In any case all four tiers are scrap-metal grade, because the rules ObamaCare imposes to create a supposedly superior insurance product are resulting in an objectively inferiormedical product. The new mandates and rules raise costs, so insurers must compensate by offering narrow and less costly networks of doctors, hospitals and other providers in their ObamaCare products. Insurers thus restrict care and patient choice of physicians in exchange for discounted reimbursement rates, much as Medicaid does.

Nearly half of the ObamaCare plans are tightly managed HMOs, according to a McKinsey & Co. analysis. In states like California, Missouri and New Hampshire, many networks are 40% or 45% the size of those offered for normal commercial coverage. Patients face the prospect of waiting months and driving miles to clinics and county hospitals.

Narrow networks can be a useful cost-control tool, to the extent people choose to give up medical options in return for lower premiums. But that’s rarely what people want when they’re choosing with their own money.
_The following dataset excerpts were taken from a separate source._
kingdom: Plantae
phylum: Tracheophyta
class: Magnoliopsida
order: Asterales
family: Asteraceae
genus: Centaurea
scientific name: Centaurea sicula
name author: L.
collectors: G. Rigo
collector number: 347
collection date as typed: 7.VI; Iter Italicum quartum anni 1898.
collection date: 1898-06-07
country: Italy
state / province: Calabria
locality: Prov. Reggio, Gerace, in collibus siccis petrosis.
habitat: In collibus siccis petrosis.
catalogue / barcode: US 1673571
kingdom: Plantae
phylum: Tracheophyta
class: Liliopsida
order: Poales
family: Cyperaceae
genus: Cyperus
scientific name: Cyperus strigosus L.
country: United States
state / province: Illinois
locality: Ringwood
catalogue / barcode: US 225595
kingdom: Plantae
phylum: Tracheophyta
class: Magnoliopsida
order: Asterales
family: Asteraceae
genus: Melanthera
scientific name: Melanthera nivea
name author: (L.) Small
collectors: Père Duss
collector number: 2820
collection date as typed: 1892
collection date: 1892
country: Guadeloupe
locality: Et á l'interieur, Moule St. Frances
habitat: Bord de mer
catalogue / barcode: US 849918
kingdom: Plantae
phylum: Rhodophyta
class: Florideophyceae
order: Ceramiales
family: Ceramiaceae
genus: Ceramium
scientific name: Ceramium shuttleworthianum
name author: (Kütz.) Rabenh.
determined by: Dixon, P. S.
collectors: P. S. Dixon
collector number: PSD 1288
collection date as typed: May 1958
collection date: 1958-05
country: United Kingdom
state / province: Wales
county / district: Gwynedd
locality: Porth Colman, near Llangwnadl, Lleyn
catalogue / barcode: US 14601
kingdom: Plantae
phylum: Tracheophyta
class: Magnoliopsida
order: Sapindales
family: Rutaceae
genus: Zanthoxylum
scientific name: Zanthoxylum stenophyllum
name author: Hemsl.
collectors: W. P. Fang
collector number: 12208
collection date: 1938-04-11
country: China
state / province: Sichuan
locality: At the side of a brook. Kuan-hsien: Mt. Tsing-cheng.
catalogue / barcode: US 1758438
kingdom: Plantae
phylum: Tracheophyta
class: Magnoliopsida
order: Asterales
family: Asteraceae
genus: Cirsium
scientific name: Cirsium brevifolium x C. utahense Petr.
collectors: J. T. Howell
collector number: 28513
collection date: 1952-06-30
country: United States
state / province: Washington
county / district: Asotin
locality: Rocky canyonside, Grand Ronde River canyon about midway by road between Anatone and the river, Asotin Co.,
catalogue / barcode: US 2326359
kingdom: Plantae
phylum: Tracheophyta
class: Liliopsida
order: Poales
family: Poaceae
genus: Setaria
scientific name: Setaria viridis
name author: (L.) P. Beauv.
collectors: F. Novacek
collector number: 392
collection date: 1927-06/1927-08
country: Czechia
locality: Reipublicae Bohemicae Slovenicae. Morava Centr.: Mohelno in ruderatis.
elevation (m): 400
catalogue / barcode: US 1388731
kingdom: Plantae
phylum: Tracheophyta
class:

Some 82.5% of eHealth customers in 2012 purchased preferred provider organization plans (PPOs) that are structured so patients can visit virtually any physician.

The awful irony of this new ObamaCare health system is that all adults now enjoy mandated pediatric vision benefits, even if they don’t have kids, but parents can’t take their daughter to an expensive children’s hospital if she gets really sick. Everybody gets “free” preventive checkups with no copays, but not treatment for a complex illness from specialists at an academic medical center.

If the old individual market was as bad as Mr. Obama said it was, then he shouldn’t pretend it’s a place worth going back to, even for a year’s delay. His “fix” is necessary politically because ObamaCare’s willful destruction of this alternative is the worst act of government mayhem since FDR’s National Recovery Act. The Affordable Care Act’s main achievement is turning out to be diminishing affordable care.